The other day I was at the station wailing for the eight oh five, and Alleycat was in the cabin of the train. I didn’t disturb him, passengers aren’t meant to distract the driver while the train’s in motion, and within a few seconds we were off. I waited, hoping that Alleycat would come to find me; but he didn’t and that seemed very strange because usually when I’m around he can’t wait to jump in my lap or wrap himself around my neck. Eventually, after I’d waited for ten minutes or so, I went to the front of the train and listened at the door of the driver’s cabin and that’s when I heard the music. There was a band in there, a three-piece I think, and I could hear someone on the pipes, someone strumming a guitar, and I don’t know what Alleycat was doing if he wasn’t singing along. You’ll realize that the trains in my neck of the woods are crewed by unusual individuals. One of them’s tall, as big as a giant nearly, and he can hardly get along the carriage when it’s packed and he needs to check our tickets. The giant has a pal, who’s maybe half his height, and the pair of them manage the train together. Once I saw them at the side of the tracks, walking along rapidly, the giant taking immense strides, with his pointed cheeks and sharp nose in front of him, and he wasn’t going to wait for the little chap and made him run after him, and he didn’t care if the little fellow had difficulty keeping pace. I could see the little fellow didn’t care either. Obviously, when I got back home I told Bamber and Pink what I’d seen and heard, and Bamber wasn’t impressed at all and listened to my tale from behind the garden gate, and Pink was more interested in her bowl of milk. Only Bertie was amazed by it all and afterwards she sat on her own in the raised beds and thought it all carefully through.

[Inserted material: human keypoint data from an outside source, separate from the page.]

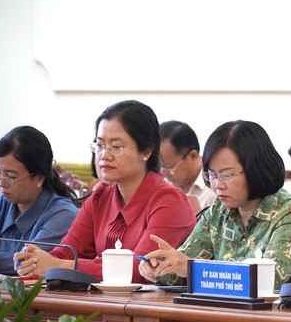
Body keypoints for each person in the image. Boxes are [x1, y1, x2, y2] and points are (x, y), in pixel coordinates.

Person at [14, 100, 197, 283]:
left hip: (152, 308)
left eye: (116, 147)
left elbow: (140, 269)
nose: (104, 156)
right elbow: (67, 251)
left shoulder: (169, 200)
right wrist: (35, 260)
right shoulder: (100, 196)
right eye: (100, 145)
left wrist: (57, 266)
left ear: (146, 152)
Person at [138, 120, 291, 290]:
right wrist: (160, 266)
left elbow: (266, 280)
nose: (217, 185)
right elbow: (182, 270)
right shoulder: (218, 212)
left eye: (227, 175)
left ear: (256, 169)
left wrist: (191, 269)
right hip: (225, 314)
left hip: (286, 319)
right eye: (212, 175)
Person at [0, 126, 79, 275]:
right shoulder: (1, 203)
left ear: (39, 177)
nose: (1, 183)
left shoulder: (63, 214)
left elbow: (28, 262)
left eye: (12, 177)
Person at [159, 121, 216, 213]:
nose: (164, 175)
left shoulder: (215, 189)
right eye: (160, 167)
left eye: (169, 168)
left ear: (193, 156)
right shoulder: (163, 187)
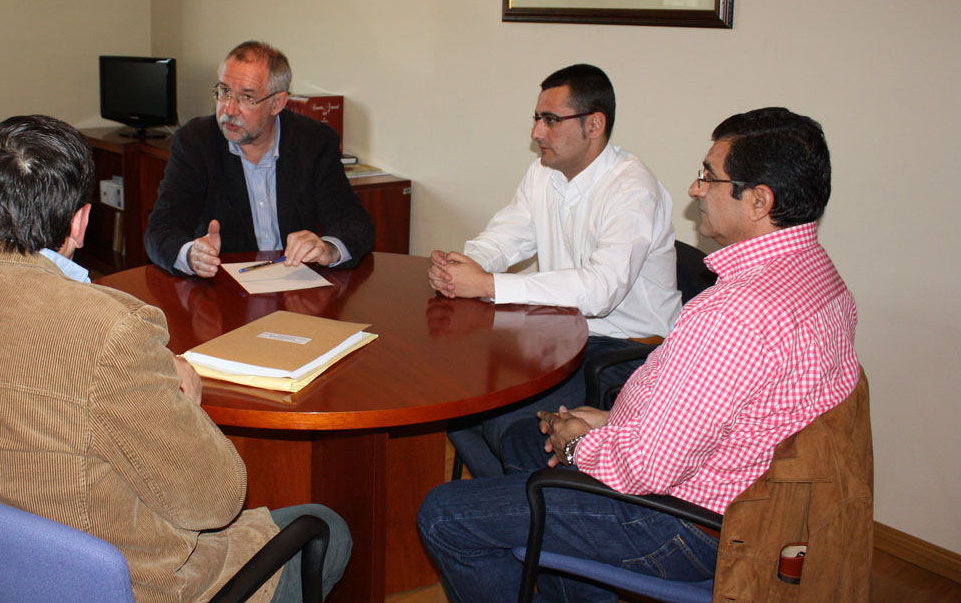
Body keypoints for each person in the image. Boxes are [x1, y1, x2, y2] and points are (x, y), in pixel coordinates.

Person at [0, 115, 350, 603]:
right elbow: (215, 502)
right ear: (81, 221)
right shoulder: (108, 330)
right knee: (327, 527)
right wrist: (188, 403)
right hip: (117, 584)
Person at [417, 108, 862, 603]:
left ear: (759, 200)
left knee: (444, 514)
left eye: (709, 177)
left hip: (682, 526)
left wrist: (578, 446)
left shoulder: (737, 313)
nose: (695, 190)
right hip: (740, 497)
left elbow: (643, 471)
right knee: (525, 438)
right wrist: (611, 420)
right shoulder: (820, 279)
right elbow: (718, 415)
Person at [432, 64, 681, 477]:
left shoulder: (633, 189)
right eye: (536, 118)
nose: (536, 133)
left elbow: (601, 291)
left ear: (594, 124)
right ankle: (512, 505)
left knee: (512, 424)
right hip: (561, 332)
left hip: (626, 348)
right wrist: (465, 264)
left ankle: (543, 509)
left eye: (551, 120)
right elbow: (507, 236)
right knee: (456, 402)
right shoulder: (543, 173)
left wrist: (488, 284)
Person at [145, 41, 374, 278]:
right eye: (224, 92)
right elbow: (161, 228)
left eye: (246, 97)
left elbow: (354, 223)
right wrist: (191, 255)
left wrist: (329, 249)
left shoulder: (314, 142)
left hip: (295, 287)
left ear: (277, 103)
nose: (229, 109)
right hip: (224, 292)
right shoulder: (196, 142)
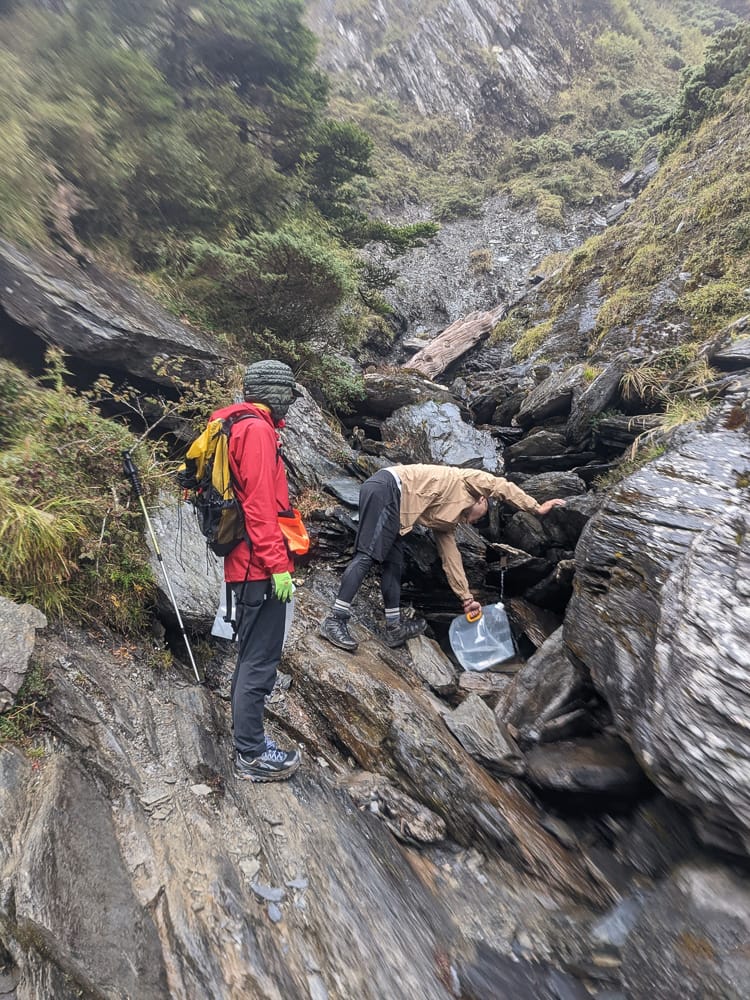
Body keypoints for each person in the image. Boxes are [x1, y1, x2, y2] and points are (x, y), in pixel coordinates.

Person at [319, 463, 566, 652]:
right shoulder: (466, 481)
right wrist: (535, 507)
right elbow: (498, 484)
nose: (478, 520)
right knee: (367, 555)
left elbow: (451, 558)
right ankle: (334, 620)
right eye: (482, 514)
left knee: (394, 565)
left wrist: (466, 598)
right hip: (387, 488)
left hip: (398, 509)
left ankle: (393, 628)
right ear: (481, 499)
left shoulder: (448, 520)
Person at [211, 360, 302, 782]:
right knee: (260, 661)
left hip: (243, 565)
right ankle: (251, 754)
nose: (291, 403)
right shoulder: (259, 432)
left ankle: (245, 738)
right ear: (274, 391)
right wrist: (279, 567)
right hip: (258, 567)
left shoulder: (239, 426)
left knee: (250, 656)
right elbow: (261, 509)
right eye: (289, 394)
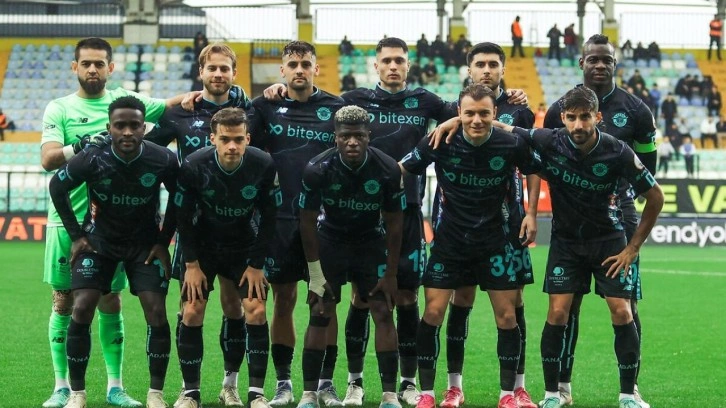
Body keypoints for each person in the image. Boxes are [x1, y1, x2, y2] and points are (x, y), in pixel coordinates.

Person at [39, 37, 198, 408]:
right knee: (66, 303)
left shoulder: (132, 108)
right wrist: (79, 148)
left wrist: (206, 92)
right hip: (74, 227)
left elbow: (171, 104)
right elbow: (49, 164)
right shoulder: (60, 108)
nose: (93, 69)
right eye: (86, 63)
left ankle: (116, 387)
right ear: (75, 67)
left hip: (132, 236)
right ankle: (64, 387)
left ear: (110, 67)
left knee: (113, 301)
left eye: (99, 63)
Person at [499, 85, 664, 408]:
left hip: (609, 243)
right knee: (558, 312)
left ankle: (628, 395)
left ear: (597, 117)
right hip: (567, 243)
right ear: (562, 118)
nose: (578, 125)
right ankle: (552, 394)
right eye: (572, 118)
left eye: (585, 117)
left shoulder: (617, 150)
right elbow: (504, 128)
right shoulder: (550, 139)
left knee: (622, 311)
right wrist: (454, 122)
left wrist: (633, 248)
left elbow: (655, 197)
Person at [402, 83, 540, 408]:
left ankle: (507, 396)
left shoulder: (510, 142)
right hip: (450, 244)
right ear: (459, 114)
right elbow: (402, 169)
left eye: (484, 113)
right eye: (469, 113)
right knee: (433, 313)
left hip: (495, 243)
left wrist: (531, 213)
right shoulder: (440, 139)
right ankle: (430, 394)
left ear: (495, 113)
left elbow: (535, 169)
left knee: (507, 317)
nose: (477, 120)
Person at [543, 34, 657, 408]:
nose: (599, 65)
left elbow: (648, 171)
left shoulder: (637, 111)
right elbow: (544, 153)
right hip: (572, 218)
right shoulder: (559, 108)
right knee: (567, 304)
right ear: (582, 63)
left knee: (625, 305)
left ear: (614, 63)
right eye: (593, 58)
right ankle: (561, 386)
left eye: (606, 59)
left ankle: (630, 388)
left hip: (618, 217)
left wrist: (626, 210)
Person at [48, 96, 179, 408]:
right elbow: (57, 186)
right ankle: (77, 394)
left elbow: (180, 197)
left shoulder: (163, 159)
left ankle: (155, 394)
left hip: (144, 245)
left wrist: (163, 241)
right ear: (109, 128)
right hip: (99, 242)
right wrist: (76, 235)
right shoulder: (94, 157)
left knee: (156, 311)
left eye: (135, 125)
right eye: (120, 125)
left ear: (144, 127)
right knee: (82, 307)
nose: (128, 132)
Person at [145, 42, 255, 407]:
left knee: (236, 307)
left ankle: (230, 385)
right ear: (201, 72)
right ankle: (189, 390)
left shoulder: (249, 111)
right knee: (191, 308)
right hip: (193, 227)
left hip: (239, 227)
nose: (218, 74)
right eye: (212, 68)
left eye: (225, 68)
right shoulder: (179, 113)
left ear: (234, 73)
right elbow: (147, 149)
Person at [247, 40, 347, 408]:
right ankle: (284, 383)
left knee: (325, 301)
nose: (300, 70)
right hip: (281, 220)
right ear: (283, 71)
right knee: (284, 300)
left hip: (325, 223)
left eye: (306, 64)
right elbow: (236, 132)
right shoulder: (265, 107)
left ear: (316, 68)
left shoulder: (336, 108)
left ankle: (325, 384)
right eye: (293, 65)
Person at [296, 105, 405, 408]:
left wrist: (391, 274)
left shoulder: (387, 169)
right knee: (320, 312)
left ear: (369, 135)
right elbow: (306, 222)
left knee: (383, 311)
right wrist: (315, 274)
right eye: (346, 136)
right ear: (336, 137)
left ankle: (389, 396)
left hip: (370, 242)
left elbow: (395, 223)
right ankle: (308, 394)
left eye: (359, 135)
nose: (352, 142)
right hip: (331, 242)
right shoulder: (317, 168)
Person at [173, 107, 279, 408]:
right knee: (192, 310)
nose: (232, 146)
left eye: (238, 139)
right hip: (203, 247)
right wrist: (191, 264)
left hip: (243, 245)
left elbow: (270, 217)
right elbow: (183, 217)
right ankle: (190, 393)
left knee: (255, 310)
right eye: (225, 139)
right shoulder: (194, 165)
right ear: (213, 139)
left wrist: (256, 265)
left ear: (247, 139)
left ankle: (249, 392)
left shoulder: (263, 164)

When Bertie arrived she was shy and unsure. She’d hide under the sofa or lie in the climbing ivy or under the fence because it felt safe.
But since then Alleycat’s instructed Bamber to keep Bertie safe and naturally that’s made her more confident than she used to be. She may be young but she senses Bamber’s presence and feels him watching over her, and that’s why she’s getting too big for her boots and dragging old Lucy around by the ear and biting her where she shouldn’t.
The other day when I came home from work, the world opened up and fell out of my bottom. I had a bad case of sickness and diarrhoea and for the next few hours I was either moaning silently in bed or making huge heaving vomits in the bathroom, and all the while I was racked with shivers and quivers and pins and needles. You might say that a healing sleep was just what the doctor ordered, but when I managed to drop off I was haunted by endless nightmares that sapped me as much as anything and to make matters worse these evil dreams had so much influence on my fevered mind that I couldn’t wake up and had to go on dreaming. I guess it was maybe two o’ clock, when Alleycat showed up and took his stand on the bedpost over my head. Pink followed him in to the room and she sat at my right hand, while Bamber, bless him, stood watch at my bedroom door and patrolled the threshold. After that there were no more nightmares. Bamber wouldn’t let them through the door and if any evil dream managed to slip past him Alleycat pounced on it and snuffed it out. All this makes me think of a snippet in Yeat’s autobiographies where he says that every evening he imagines a large, fierce guard dog in each comer of his bedroom and he sets these dogs there to sit through the night to keep bad dreams at bay. The only difference between our cases is that I had living, breathing cats to weave their protective thoughts across and around me.
The next book in the Ginge Club series will be available soon. Dean Harkness is doing the artwork and there’s a bit of info on the blog. Now, I wish I could say that I haven’t posted because I’ve been busy writing, but that isn’t true and I haven’t been working hard at all. The reason for the hiatus is that we were in Harrogate recently, staying at an old, historical hotel. It’s the same hotel that Agatha Christie ran to and hid herself away in when her marriage fell apart and she needed space. Bamber was waiting for the car when we arrived back home and turned into Bugle Street; he must have heard us coming, or scented our approach, and he made sure he was there to welcome us. Pink and Alleycat were less forgiving. One of our friends was in the house looking after things and while we were away the cats behaved impeccably, but as soon as we came back Pink and Alleycat went mad. That night they both slept on my head; and Pink decided to change her toilet habits and instead of using the litter tray or some other appropriate receptacle, she decided to go in the bath. This was a probably a ploy on her part to appear more eccentric than she really is, but Alleycat has been behaving oddly as well. Since we came back he doesn’t venture out of doors. Instead he stands in the hall and stares at the shelves in the alcove. It looks like there should be a door behind the shelves; someone told us that the house had a cellar at one time and we’ve wondered if that’s where it was, but we’ve never been able to find any evidence of either a cellar or a door that may have led into it. All I can tell you is that Alleycat’s taken to staring at that alcove and occasionally he goes up to it and sniffs it carefully as if he knows there’s something interesting behind it.